The 1881 Missouri State Gazetteer and Business Directory includes this advertisement for the Burroughs operation:

One of the earliest of the Burroughs biographies was published in 1899 in a monumental four volume work titled Encyclopedia of the History of St. Louis. The editors get some dates wrong but are very specific in describing Burroughs’ work during his early years in the city:

In 1881 he came to St. Louis, and for a short time thereafter worked in his father’s model shop on Pine Street. Later he worked for the Future Great Manufacturing Company, on Morgan Street, and still later for Hall & Brown, on Broadway, in the manufacture of wood-working machinery. His experience with his father and these two firms, covering in all a period of about three years, constituted his entire training in practical mechanics. He had, however, a genius for theoretical mechanics, and his experience in his father’s shop brought him into contact with many inventors.

Obviously, Edmund and his son, William, had a close relationship. It’s worth learning a bit more about the senior Burroughs. Some biographers note that Edmund was a mechanic and an inventor. At least one notes that Edmund held a patent on a railroad jack. Edmund’s pursuit of his inventions appears to have taken him away from the family for long periods. The several years that he spent in St. Louis while Ellen, Anna and James remained in Auburn are one example. Also, the 1870 census report from Vergennes Township in Michigan shows only Ellen and the three youngest children along with Rosetta. Edmund is somewhere else. It is probably worth noting that although “Edmund Burroughs” is certainly not a unique name, the Detroit city directory for 1862 shows an Edmund Burroughs working as a mechanic for the Michigan Central Railroad. In the summer of 1863, Edmund did register for the draft listing his residence as Lowell.

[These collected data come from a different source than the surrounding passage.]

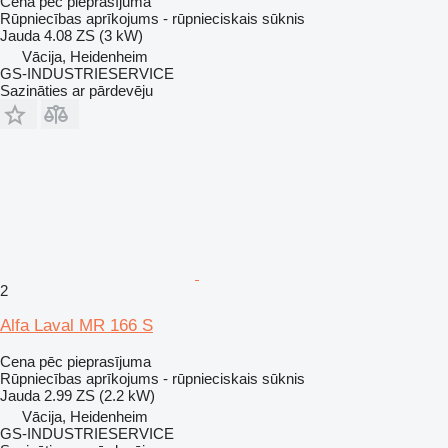
Cena pēc pieprasījuma
Rūpniecības aprīkojums - rūpnieciskais sūknis
Jauda
4.08 ZS (3 kW)
Vācija, Heidenheim
GS-INDUSTRIESERVICE
Sazināties ar pārdevēju
2
Alfa Laval MR 166 S
Cena pēc pieprasījuma
Rūpniecības aprīkojums - rūpnieciskais sūknis
Jauda
2.99 ZS (2.2 kW)
Vācija, Heidenheim
GS-INDUSTRIESERVICE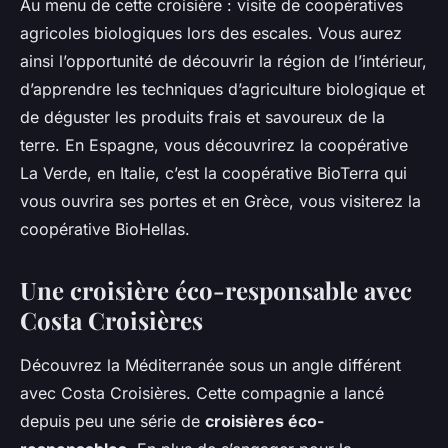
Au menu de cette croisière : visite de coopératives
agricoles biologiques lors des escales. Vous aurez
ainsi l’opportunité de découvrir la région de l’intérieur,
d’apprendre les techniques d’agriculture biologique et
de déguster les produits frais et savoureux de la
terre. En Espagne, vous découvrirez la coopérative
La Verde
, en Italie, c’est la coopérative
BioTerra
qui
vous ouvrira ses portes et en Grèce, vous visiterez la
coopérative
BioHellas
.
Une croisière éco-responsable avec
Costa Croisières
Découvrez la Méditerranée sous un angle différent
avec Costa Croisières. Cette compagnie a lancé
depuis peu une série de
croisières éco-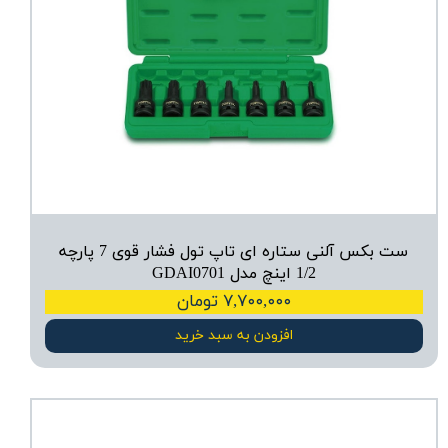
ست بکس آلنی ستاره ای تاپ تول فشار قوی 7 پارچه
1/2 اینچ مدل GDAI0701
۷,۷۰۰,۰۰۰ تومان
افزودن به سبد خرید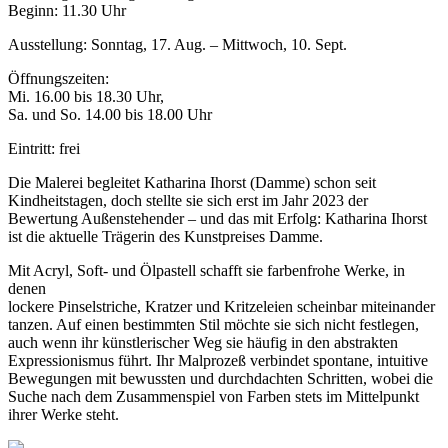
Beginn: 11.30 Uhr
Ausstellung: Sonntag, 17. Aug. – Mittwoch, 10. Sept.
Öffnungszeiten:
Mi. 16.00 bis 18.30 Uhr,
Sa. und So. 14.00 bis 18.00 Uhr
Eintritt: frei
Die Malerei begleitet Katharina Ihorst (Damme) schon seit
Kindheitstagen, doch stellte sie sich erst im Jahr 2023 der
Bewertung Außenstehender – und das mit Erfolg: Katharina Ihorst
ist die aktuelle Trägerin des Kunstpreises Damme.
Mit Acryl, Soft- und Ölpastell schafft sie farbenfrohe Werke, in
denen
lockere Pinselstriche, Kratzer und Kritzeleien scheinbar miteinander
tanzen. Auf einen bestimmten Stil möchte sie sich nicht festlegen,
auch wenn ihr künstlerischer Weg sie häufig in den abstrakten
Expressionismus führt. Ihr Malprozeß verbindet spontane, intuitive
Bewegungen mit bewussten und durchdachten Schritten, wobei die
Suche nach dem Zusammenspiel von Farben stets im Mittelpunkt
ihrer Werke steht.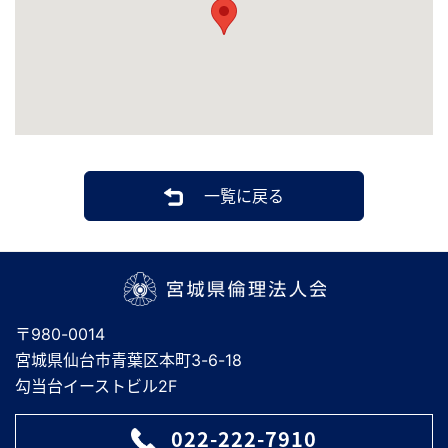
一覧に戻る
宮城県倫理法人会
〒980-0014
宮城県仙台市青葉区本町3-6-18
勾当台イーストビル2F
022-222-7910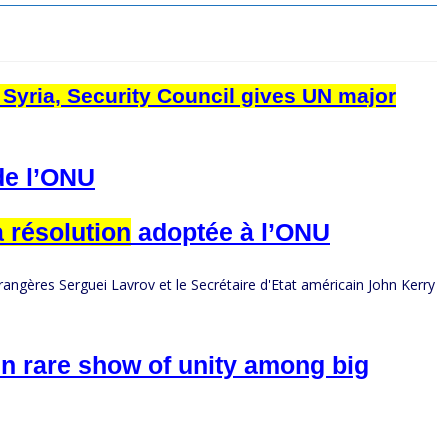
rn Syria, Security Council gives UN major
 de l’ONU
a résolution
adoptée à l’ONU
in rare show of unity among big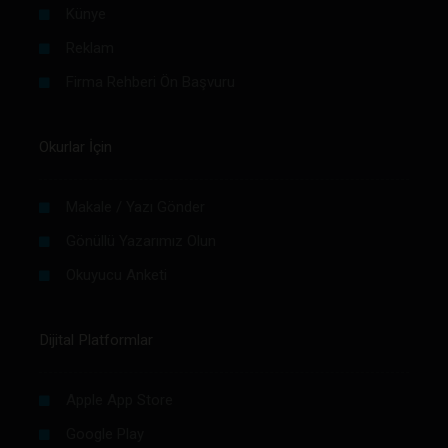
Künye
Reklam
Firma Rehberi Ön Başvuru
Okurlar İçin
Makale / Yazı Gönder
Gönüllü Yazarımız Olun
Okuyucu Anketi
Dijital Platformlar
Apple App Store
Google Play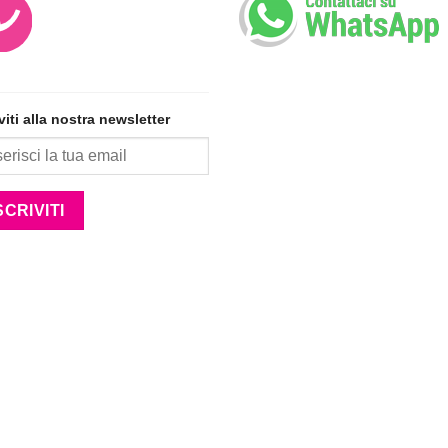
iviti alla nostra newsletter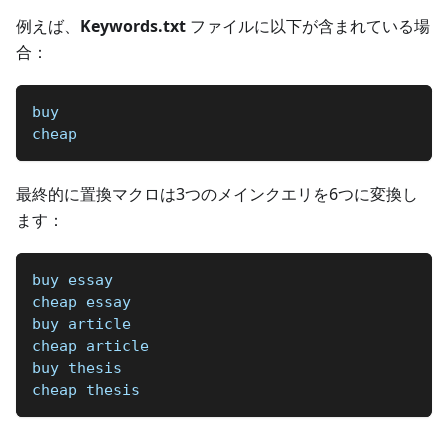
例えば、
Keywords.txt
ファイルに以下が含まれている場
合：
buy
cheap
最終的に置換マクロは3つのメインクエリを6つに変換し
ます：
buy essay
cheap essay
buy article
cheap article
buy thesis
cheap thesis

Edmund may have been planning to utilize water power in his Lowell shop. He applied for and was granted permission in the spring of 1867 from the Michigan Legislature to build a dam on the Flat River in section 35 of Vergennes township. Living along the Flat did cause Edmund to develop a fondness for the water. During 1867, he took off on a paddling expedition, exploring some of the inland waters of Michigan. He describes the physical and mental benefits of the trip in an 1890 newspaper interview :

At that time I had a young college student with me. He was nearly dead from overstudy and confinement when we started. We traversed the principal inland waterways of the state of Michigan, and when we returned home the parents of that youth hardly knew him, so much improved was he in health and spirits.

It is worth noting, of course, that the Burroughs’ oldest son, Charles, was eighteen at the time and may well have been the student Edmund described. Charles would go on to a career in New York City. Anna would become a successful music teacher in Auburn. James, as previously mentioned, would enter the printing trade in Auburn.

All the biographical accounts agree that William Seward Burroughs’ suffered from a “long and serious illness” and that the illness was Tuberculosis.  Doctors recommended leaving the severe cold of Auburn winters for a milder climate. His move to St. Louis and the initial partnership with his father there was the result. The desire to build an adding machine that he had expressed earlier would now become an obsession.

If the climate in St. Louis was good for Burroughs’ tuberculosis, it was bad for precise drawing. Burroughs found that the high humidity caused shrinkage and expansion in his drawings. He solved this problem by scratching his concepts onto metal plates. By late 1884, he would have a working model of his adding machine and file an application for a patent in 1885. Along the way he would meet several people who would become key to the commercial success of his invention.